Try it: Copy the lines below as they are; omit the images they contain.

[Dataset entries]

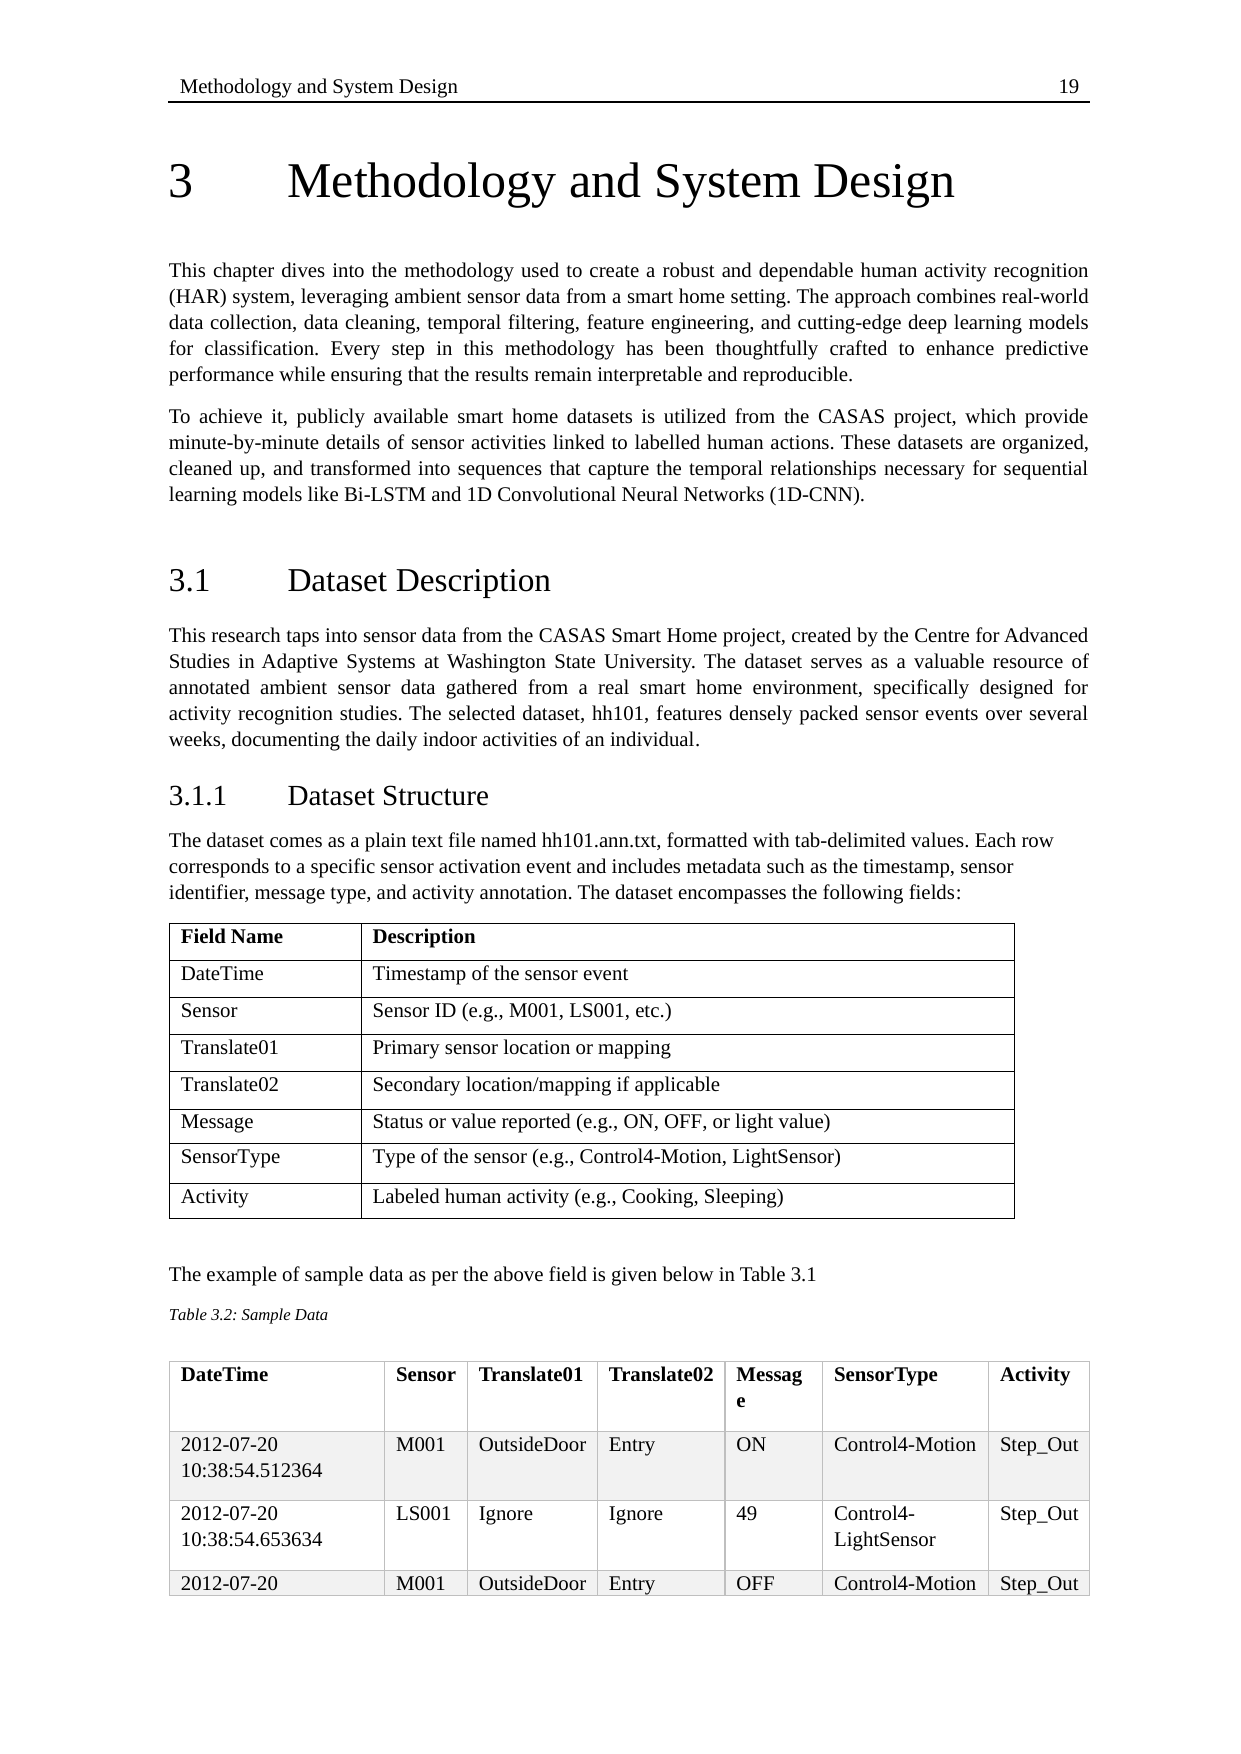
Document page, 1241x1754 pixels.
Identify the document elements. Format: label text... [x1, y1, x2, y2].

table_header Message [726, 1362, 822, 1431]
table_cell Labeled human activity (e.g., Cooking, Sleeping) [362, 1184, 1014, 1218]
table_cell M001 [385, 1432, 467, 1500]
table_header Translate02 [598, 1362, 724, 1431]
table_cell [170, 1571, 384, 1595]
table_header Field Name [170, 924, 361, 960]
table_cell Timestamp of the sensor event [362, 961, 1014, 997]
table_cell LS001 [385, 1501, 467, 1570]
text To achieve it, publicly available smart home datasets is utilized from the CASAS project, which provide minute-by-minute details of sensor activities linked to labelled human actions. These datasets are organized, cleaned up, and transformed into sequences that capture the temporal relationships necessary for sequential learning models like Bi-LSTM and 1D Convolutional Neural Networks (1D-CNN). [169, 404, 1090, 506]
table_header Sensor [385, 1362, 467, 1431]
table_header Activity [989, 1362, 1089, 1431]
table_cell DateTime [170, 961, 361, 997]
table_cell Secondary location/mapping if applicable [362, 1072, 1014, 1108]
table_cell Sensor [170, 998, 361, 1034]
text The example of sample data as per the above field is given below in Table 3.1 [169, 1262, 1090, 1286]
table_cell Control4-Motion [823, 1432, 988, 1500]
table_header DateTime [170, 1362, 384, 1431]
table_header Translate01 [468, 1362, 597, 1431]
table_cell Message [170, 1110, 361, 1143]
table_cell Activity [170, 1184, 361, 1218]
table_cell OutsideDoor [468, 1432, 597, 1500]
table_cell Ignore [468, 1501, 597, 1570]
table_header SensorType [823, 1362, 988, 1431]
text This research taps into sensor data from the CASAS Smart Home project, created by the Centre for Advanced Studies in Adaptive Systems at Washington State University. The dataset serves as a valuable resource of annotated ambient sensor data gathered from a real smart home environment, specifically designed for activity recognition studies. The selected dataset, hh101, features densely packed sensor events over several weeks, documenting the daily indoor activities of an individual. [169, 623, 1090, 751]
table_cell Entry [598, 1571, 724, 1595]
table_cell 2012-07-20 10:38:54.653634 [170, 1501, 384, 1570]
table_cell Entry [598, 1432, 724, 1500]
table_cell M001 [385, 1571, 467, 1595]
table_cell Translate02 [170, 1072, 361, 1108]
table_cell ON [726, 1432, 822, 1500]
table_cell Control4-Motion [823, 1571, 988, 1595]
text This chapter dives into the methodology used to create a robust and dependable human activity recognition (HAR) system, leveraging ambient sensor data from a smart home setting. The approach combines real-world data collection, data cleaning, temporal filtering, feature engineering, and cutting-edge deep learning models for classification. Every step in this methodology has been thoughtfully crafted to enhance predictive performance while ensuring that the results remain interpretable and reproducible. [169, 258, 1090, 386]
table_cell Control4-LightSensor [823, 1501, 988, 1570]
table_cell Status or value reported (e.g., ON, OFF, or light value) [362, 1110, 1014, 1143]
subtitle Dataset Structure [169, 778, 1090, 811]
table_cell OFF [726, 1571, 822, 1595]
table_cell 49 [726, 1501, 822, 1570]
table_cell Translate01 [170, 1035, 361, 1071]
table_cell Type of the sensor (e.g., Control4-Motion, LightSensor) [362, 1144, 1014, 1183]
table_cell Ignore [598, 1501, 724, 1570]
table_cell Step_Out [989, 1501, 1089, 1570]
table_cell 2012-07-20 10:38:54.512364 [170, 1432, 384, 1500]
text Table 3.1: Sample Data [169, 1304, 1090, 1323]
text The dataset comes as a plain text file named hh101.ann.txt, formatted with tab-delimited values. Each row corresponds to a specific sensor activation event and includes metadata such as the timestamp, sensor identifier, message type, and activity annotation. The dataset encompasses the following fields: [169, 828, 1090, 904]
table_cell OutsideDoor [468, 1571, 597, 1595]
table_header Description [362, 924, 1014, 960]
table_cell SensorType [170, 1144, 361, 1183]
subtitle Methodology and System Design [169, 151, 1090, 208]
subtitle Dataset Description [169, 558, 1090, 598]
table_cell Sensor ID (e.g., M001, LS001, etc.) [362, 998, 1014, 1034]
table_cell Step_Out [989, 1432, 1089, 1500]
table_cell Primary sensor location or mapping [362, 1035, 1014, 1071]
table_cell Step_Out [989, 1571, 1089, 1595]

Answer to the problem:
Document page, 1241x1754 pixels.
Identify the document elements. Format: label text... [x1, y1, x2, y2].

table_header Message [726, 1362, 822, 1431]
table_cell Labeled human activity (e.g., Cooking, Sleeping) [362, 1184, 1014, 1218]
table_cell M001 [385, 1432, 467, 1500]
table_header Translate02 [598, 1362, 724, 1431]
table_cell [170, 1571, 384, 1595]
table_header Field Name [170, 924, 361, 960]
table_cell Timestamp of the sensor event [362, 961, 1014, 997]
table_cell LS001 [385, 1501, 467, 1570]
text To achieve it, publicly available smart home datasets is utilized from the CASAS project, which provide minute-by-minute details of sensor activities linked to labelled human actions. These datasets are organized, cleaned up, and transformed into sequences that capture the temporal relationships necessary for sequential learning models like Bi-LSTM and 1D Convolutional Neural Networks (1D-CNN). [169, 404, 1090, 506]
table_header Sensor [385, 1362, 467, 1431]
table_header Activity [989, 1362, 1089, 1431]
table_cell DateTime [170, 961, 361, 997]
table_cell Secondary location/mapping if applicable [362, 1072, 1014, 1108]
table_cell Sensor [170, 998, 361, 1034]
text The example of sample data as per the above field is given below in Table 3.1 [169, 1262, 1090, 1286]
table_cell Control4-Motion [823, 1432, 988, 1500]
table_header DateTime [170, 1362, 384, 1431]
table_header Translate01 [468, 1362, 597, 1431]
table_cell Message [170, 1110, 361, 1143]
table_cell Activity [170, 1184, 361, 1218]
table_cell OutsideDoor [468, 1432, 597, 1500]
table_cell Ignore [468, 1501, 597, 1570]
table_header SensorType [823, 1362, 988, 1431]
text This research taps into sensor data from the CASAS Smart Home project, created by the Centre for Advanced Studies in Adaptive Systems at Washington State University. The dataset serves as a valuable resource of annotated ambient sensor data gathered from a real smart home environment, specifically designed for activity recognition studies. The selected dataset, hh101, features densely packed sensor events over several weeks, documenting the daily indoor activities of an individual. [169, 623, 1090, 751]
table_cell Entry [598, 1571, 724, 1595]
table_cell 2012-07-20 10:38:54.653634 [170, 1501, 384, 1570]
table_cell Entry [598, 1432, 724, 1500]
table_cell M001 [385, 1571, 467, 1595]
table_cell Translate02 [170, 1072, 361, 1108]
table_cell ON [726, 1432, 822, 1500]
table_cell Control4-Motion [823, 1571, 988, 1595]
text This chapter dives into the methodology used to create a robust and dependable human activity recognition (HAR) system, leveraging ambient sensor data from a smart home setting. The approach combines real-world data collection, data cleaning, temporal filtering, feature engineering, and cutting-edge deep learning models for classification. Every step in this methodology has been thoughtfully crafted to enhance predictive performance while ensuring that the results remain interpretable and reproducible. [169, 258, 1090, 386]
table_cell Control4-LightSensor [823, 1501, 988, 1570]
table_cell Status or value reported (e.g., ON, OFF, or light value) [362, 1110, 1014, 1143]
subtitle Dataset Structure [169, 778, 1090, 811]
table_cell OFF [726, 1571, 822, 1595]
table_cell 49 [726, 1501, 822, 1570]
table_cell Translate01 [170, 1035, 361, 1071]
table_cell Type of the sensor (e.g., Control4-Motion, LightSensor) [362, 1144, 1014, 1183]
table_cell Ignore [598, 1501, 724, 1570]
table_cell Step_Out [989, 1501, 1089, 1570]
table_cell 2012-07-20 10:38:54.512364 [170, 1432, 384, 1500]
text Table 3.1: Sample Data [169, 1304, 1090, 1323]
text The dataset comes as a plain text file named hh101.ann.txt, formatted with tab-delimited values. Each row corresponds to a specific sensor activation event and includes metadata such as the timestamp, sensor identifier, message type, and activity annotation. The dataset encompasses the following fields: [169, 828, 1090, 904]
table_cell OutsideDoor [468, 1571, 597, 1595]
table_header Description [362, 924, 1014, 960]
table_cell SensorType [170, 1144, 361, 1183]
subtitle Methodology and System Design [169, 151, 1090, 208]
subtitle Dataset Description [169, 558, 1090, 598]
table_cell Sensor ID (e.g., M001, LS001, etc.) [362, 998, 1014, 1034]
table_cell Step_Out [989, 1432, 1089, 1500]
table_cell Primary sensor location or mapping [362, 1035, 1014, 1071]
table_cell Step_Out [989, 1571, 1089, 1595]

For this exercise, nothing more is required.